▶ **Task prompt**:
From the listing below, copy only the lines from the line that contains "right knee: (882, 427)" to the line that contains "right hip: (1735, 883)", counting those two lines as part of the copy.

══════

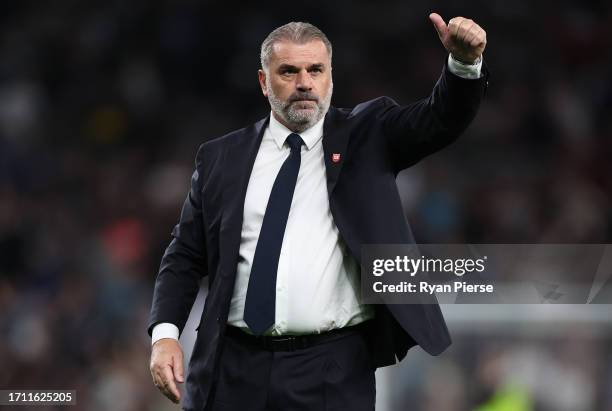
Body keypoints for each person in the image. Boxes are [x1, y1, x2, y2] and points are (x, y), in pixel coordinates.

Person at [148, 13, 488, 411]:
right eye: (288, 71)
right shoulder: (220, 157)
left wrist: (463, 66)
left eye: (315, 69)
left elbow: (439, 119)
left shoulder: (368, 135)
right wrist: (166, 335)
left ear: (330, 77)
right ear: (264, 81)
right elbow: (185, 255)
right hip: (231, 366)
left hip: (332, 368)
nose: (304, 83)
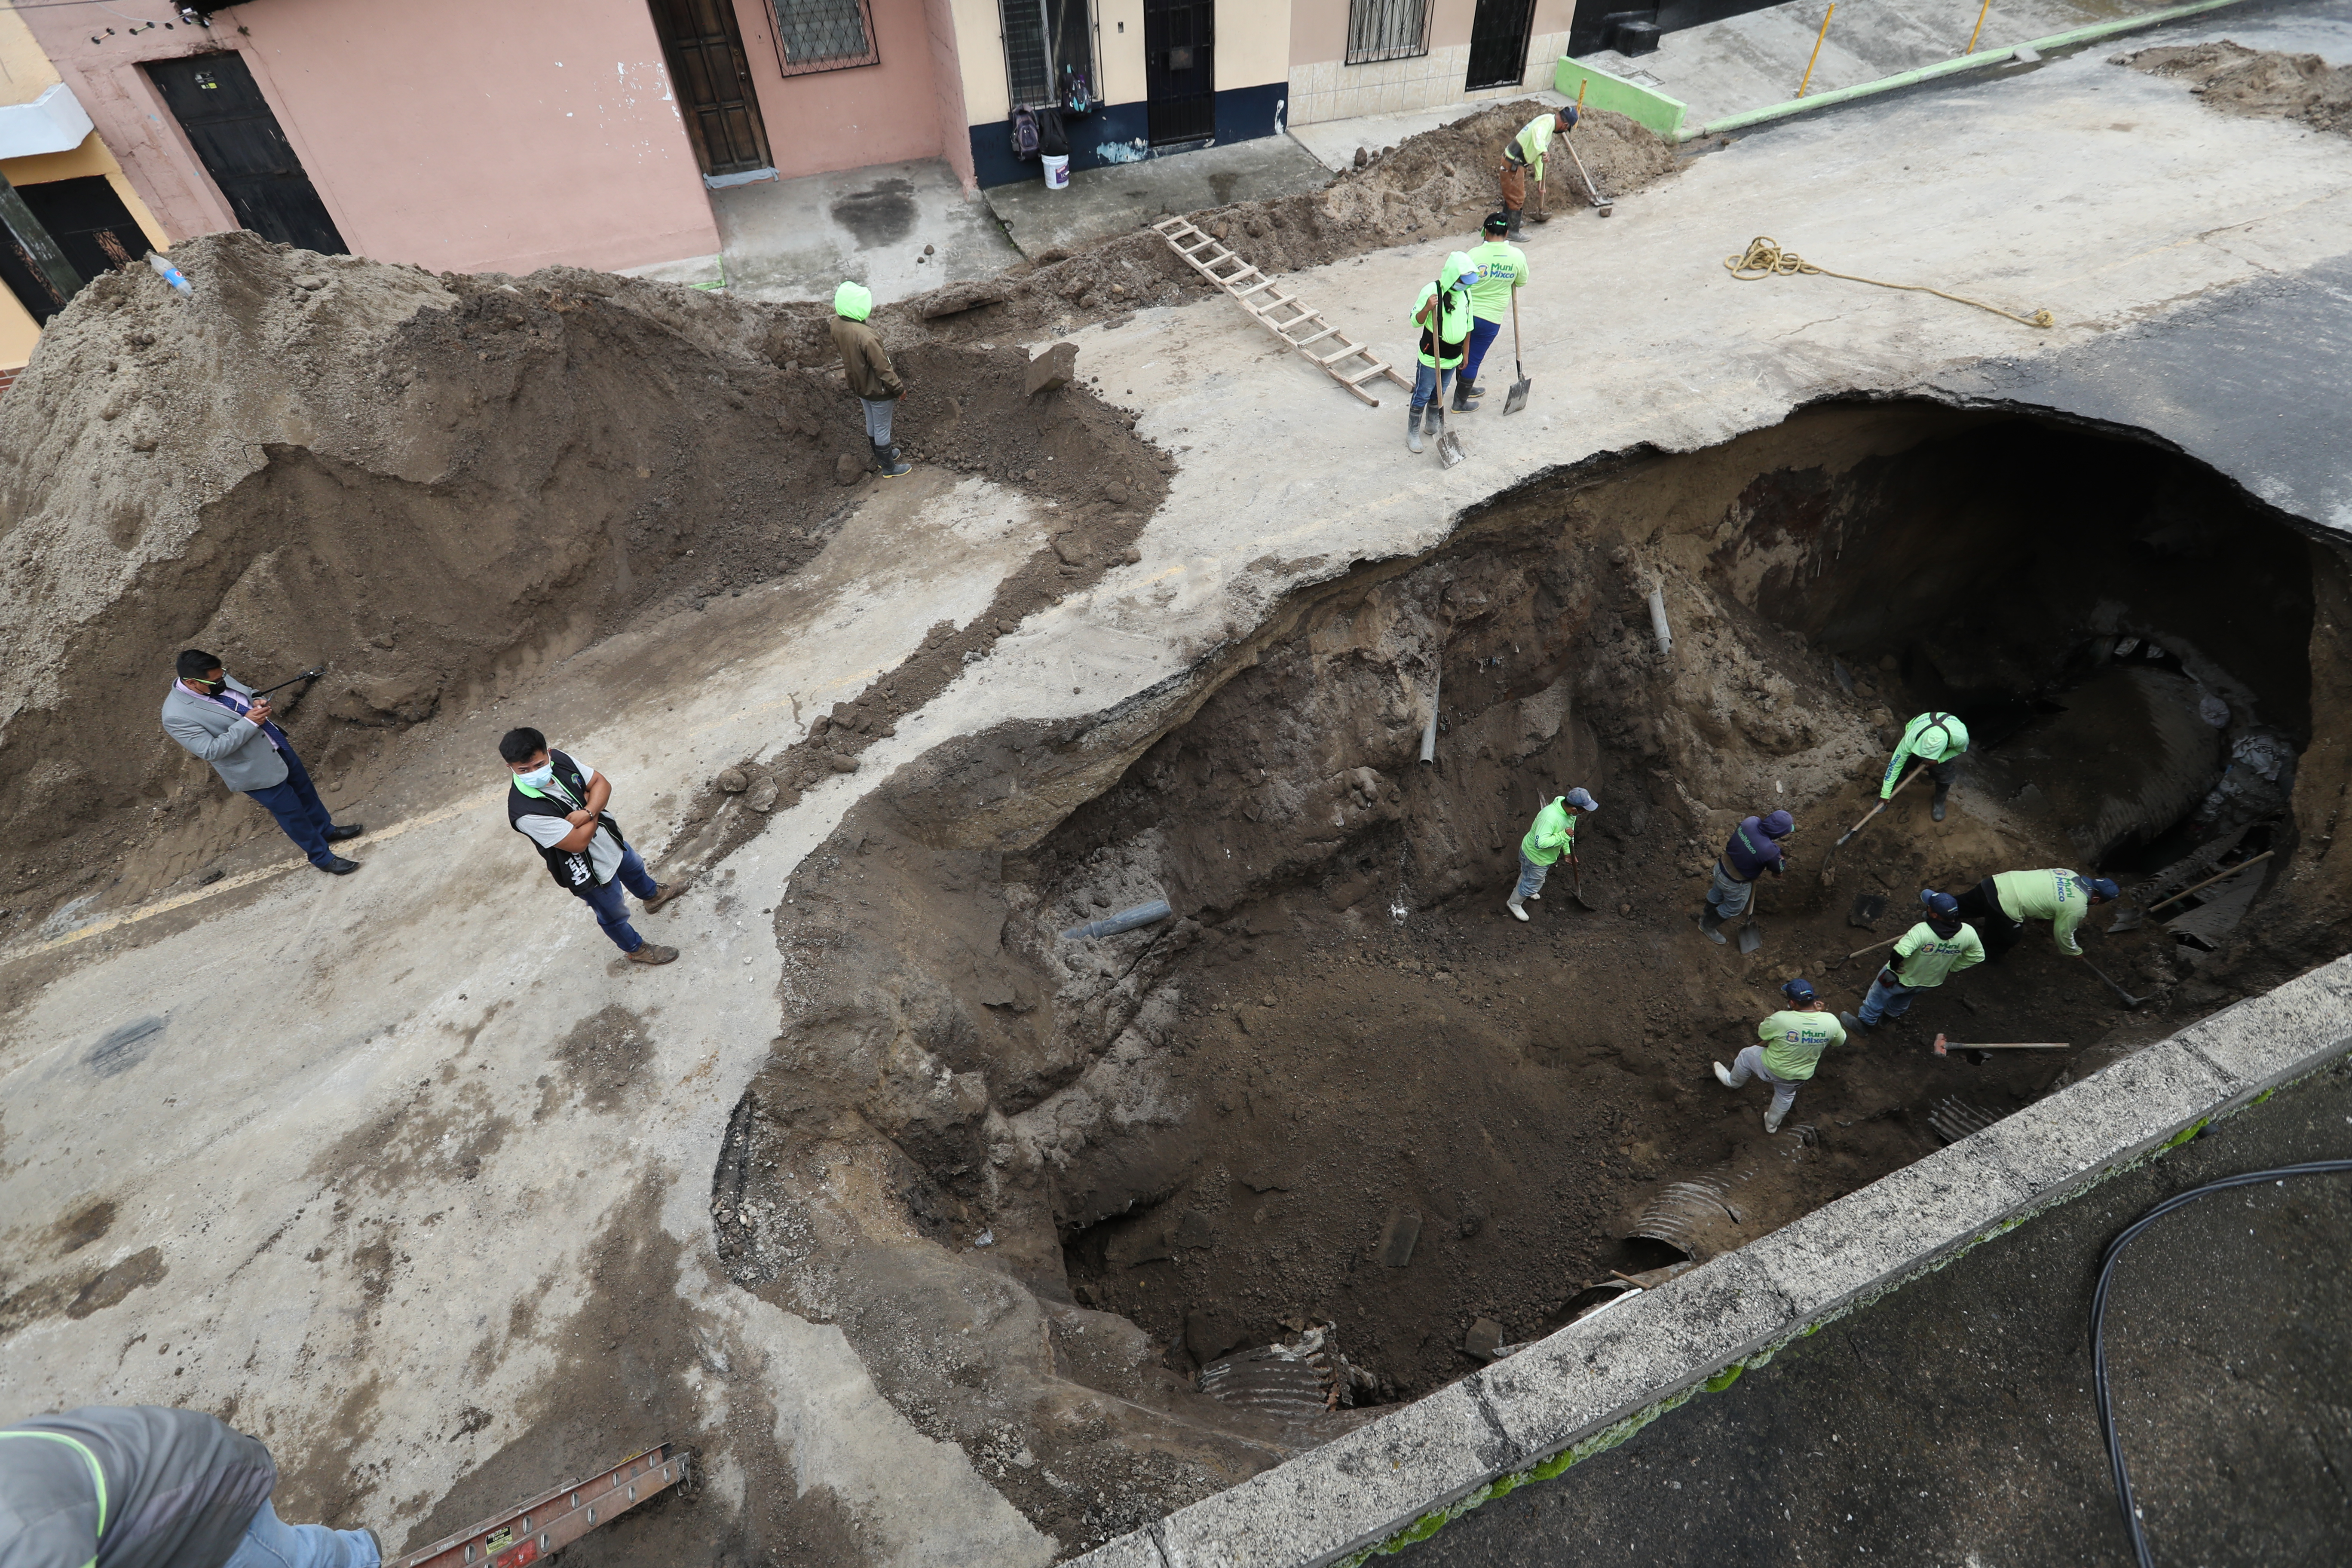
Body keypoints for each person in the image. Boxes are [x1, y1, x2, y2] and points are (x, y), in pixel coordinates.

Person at [0, 1403, 381, 1567]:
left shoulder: (25, 1538)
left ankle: (362, 1557)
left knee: (287, 1559)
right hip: (148, 1486)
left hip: (200, 1504)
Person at [161, 651, 363, 876]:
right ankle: (322, 857)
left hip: (276, 746)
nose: (223, 682)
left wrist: (256, 698)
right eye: (217, 681)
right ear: (192, 683)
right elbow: (211, 750)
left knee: (306, 793)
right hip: (253, 770)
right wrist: (249, 723)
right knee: (292, 813)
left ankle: (325, 830)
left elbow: (246, 691)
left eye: (223, 676)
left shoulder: (214, 679)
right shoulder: (176, 716)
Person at [500, 728, 686, 965]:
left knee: (634, 867)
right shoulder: (524, 812)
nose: (534, 774)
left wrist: (587, 812)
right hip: (587, 871)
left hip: (609, 841)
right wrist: (593, 807)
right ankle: (636, 950)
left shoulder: (561, 760)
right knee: (614, 914)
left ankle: (653, 896)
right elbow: (578, 843)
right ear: (510, 768)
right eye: (523, 770)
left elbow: (601, 783)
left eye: (538, 765)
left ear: (548, 754)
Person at [1713, 977, 1845, 1133]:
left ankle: (1733, 1082)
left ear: (1793, 1003)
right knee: (1785, 1097)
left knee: (1746, 1055)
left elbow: (1763, 1033)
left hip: (1771, 1068)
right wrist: (1819, 1017)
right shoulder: (1831, 1021)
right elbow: (1839, 1042)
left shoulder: (1781, 1019)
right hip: (1799, 1076)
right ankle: (1772, 1125)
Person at [1842, 889, 1985, 1030]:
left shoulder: (1922, 931)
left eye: (1929, 907)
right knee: (1903, 1000)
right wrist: (1952, 967)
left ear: (1935, 915)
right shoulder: (1968, 932)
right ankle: (1886, 1019)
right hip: (1929, 981)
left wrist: (1895, 967)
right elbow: (1978, 956)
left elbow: (1899, 953)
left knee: (1877, 997)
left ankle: (1864, 1024)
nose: (1927, 907)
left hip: (1900, 978)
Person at [828, 280, 911, 478]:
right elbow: (883, 368)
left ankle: (882, 457)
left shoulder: (837, 325)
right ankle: (889, 468)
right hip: (878, 389)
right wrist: (899, 389)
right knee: (882, 427)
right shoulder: (866, 336)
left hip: (858, 384)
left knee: (872, 422)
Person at [1451, 213, 1528, 413]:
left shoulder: (1474, 254)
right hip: (1490, 319)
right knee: (1474, 358)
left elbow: (1459, 281)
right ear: (1507, 233)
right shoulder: (1518, 257)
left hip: (1464, 315)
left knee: (1461, 353)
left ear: (1485, 232)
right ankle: (1460, 402)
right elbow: (1521, 282)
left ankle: (1464, 387)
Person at [1955, 868, 2119, 962]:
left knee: (1965, 905)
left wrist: (2043, 917)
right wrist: (2075, 952)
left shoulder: (2069, 873)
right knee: (2009, 937)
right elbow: (2063, 934)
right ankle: (1984, 957)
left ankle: (1935, 913)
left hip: (1996, 883)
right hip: (2006, 904)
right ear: (2097, 899)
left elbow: (2047, 891)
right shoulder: (2078, 907)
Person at [1407, 254, 1474, 455]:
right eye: (1463, 281)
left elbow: (1469, 326)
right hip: (1432, 356)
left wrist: (1466, 354)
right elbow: (1415, 321)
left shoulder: (1467, 294)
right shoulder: (1432, 291)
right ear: (1454, 276)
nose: (1465, 286)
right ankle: (1412, 432)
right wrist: (1428, 308)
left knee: (1440, 393)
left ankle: (1432, 423)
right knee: (1423, 393)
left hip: (1453, 357)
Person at [1699, 808, 1795, 944]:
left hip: (1721, 867)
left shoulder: (1751, 821)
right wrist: (1779, 864)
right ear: (1780, 832)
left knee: (1717, 892)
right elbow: (1778, 868)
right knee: (1734, 907)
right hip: (1735, 883)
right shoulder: (1770, 851)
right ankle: (1707, 926)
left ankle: (1705, 915)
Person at [1508, 787, 1599, 922]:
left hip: (1534, 854)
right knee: (1534, 883)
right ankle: (1514, 903)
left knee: (1528, 875)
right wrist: (1563, 836)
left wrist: (1568, 853)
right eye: (1584, 810)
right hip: (1536, 858)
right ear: (1574, 809)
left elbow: (1569, 833)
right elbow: (1541, 843)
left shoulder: (1569, 813)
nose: (1584, 812)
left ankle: (1526, 888)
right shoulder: (1550, 818)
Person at [1498, 106, 1576, 237]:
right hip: (1513, 163)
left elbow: (1540, 157)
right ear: (1565, 125)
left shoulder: (1547, 124)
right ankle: (1512, 231)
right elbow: (1537, 135)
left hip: (1517, 163)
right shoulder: (1546, 123)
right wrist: (1543, 150)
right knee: (1517, 197)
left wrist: (1540, 179)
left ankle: (1508, 223)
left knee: (1512, 195)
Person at [1882, 710, 1970, 822]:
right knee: (1903, 766)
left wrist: (1939, 760)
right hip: (1920, 726)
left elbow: (1959, 751)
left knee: (1943, 775)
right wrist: (1885, 793)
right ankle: (1891, 790)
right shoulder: (1911, 739)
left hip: (1949, 738)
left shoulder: (1960, 739)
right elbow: (1895, 765)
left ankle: (1939, 801)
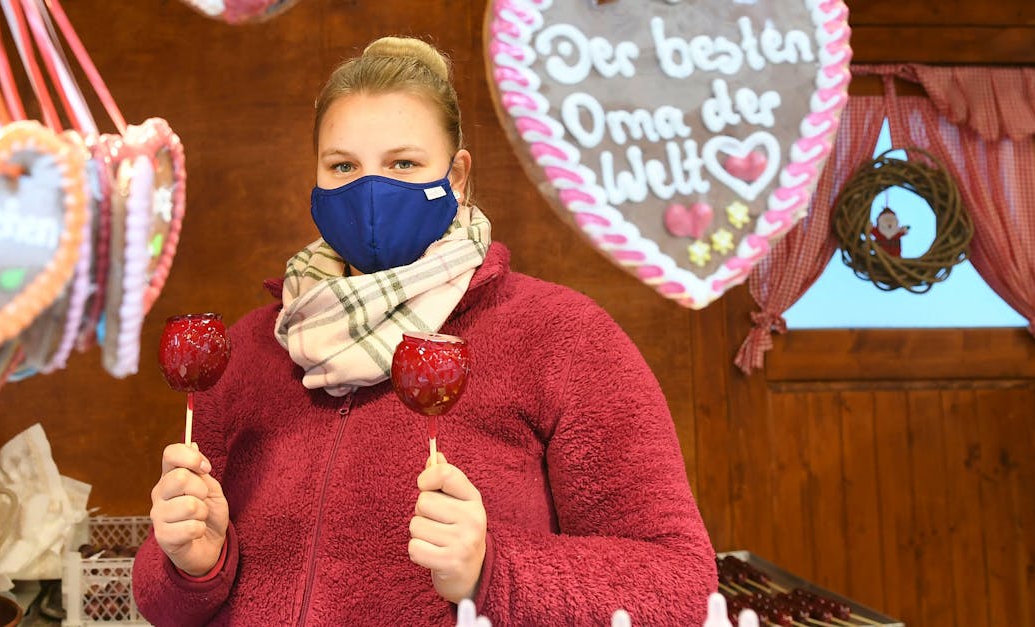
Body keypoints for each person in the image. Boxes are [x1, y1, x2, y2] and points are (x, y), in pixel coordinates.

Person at [132, 36, 716, 626]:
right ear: (314, 180)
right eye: (343, 166)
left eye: (403, 164)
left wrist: (494, 571)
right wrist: (191, 566)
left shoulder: (563, 337)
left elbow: (679, 584)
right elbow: (162, 601)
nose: (369, 191)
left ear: (457, 175)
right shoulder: (253, 350)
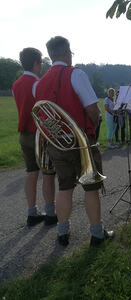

══════

▶ **Your response**:
right knee: (882, 427)
right shoulder: (866, 336)
left hip: (858, 384)
left knee: (872, 422)
Person at [1451, 213, 1528, 413]:
left shoulder: (1474, 254)
right hip: (1490, 319)
right knee: (1474, 358)
left elbow: (1459, 281)
right ear: (1507, 233)
right shoulder: (1518, 257)
left hip: (1464, 315)
left knee: (1461, 353)
left ear: (1485, 232)
right ankle: (1460, 402)
right elbow: (1521, 282)
left ankle: (1464, 387)
Person at [1955, 868, 2119, 962]:
left knee: (1965, 905)
left wrist: (2043, 917)
right wrist: (2075, 952)
left shoulder: (2069, 873)
right knee: (2009, 937)
right elbow: (2063, 934)
right ankle: (1984, 957)
left ankle: (1935, 913)
left hip: (1996, 883)
right hip: (2006, 904)
right ear: (2097, 899)
left elbow: (2047, 891)
right shoulder: (2078, 907)
Person at [1407, 254, 1474, 455]:
right eye: (1463, 281)
left elbow: (1469, 326)
right hip: (1432, 356)
left wrist: (1466, 354)
right elbow: (1415, 321)
left shoulder: (1467, 294)
right shoulder: (1432, 291)
right ear: (1454, 276)
nose: (1465, 286)
right ankle: (1412, 432)
right wrist: (1428, 308)
left knee: (1440, 393)
left ankle: (1432, 423)
right knee: (1423, 393)
left hip: (1453, 357)
Person at [1699, 808, 1795, 944]:
left hip: (1721, 867)
left shoulder: (1751, 821)
right wrist: (1779, 864)
right ear: (1780, 832)
left knee: (1717, 892)
right elbow: (1778, 868)
right knee: (1734, 907)
right hip: (1735, 883)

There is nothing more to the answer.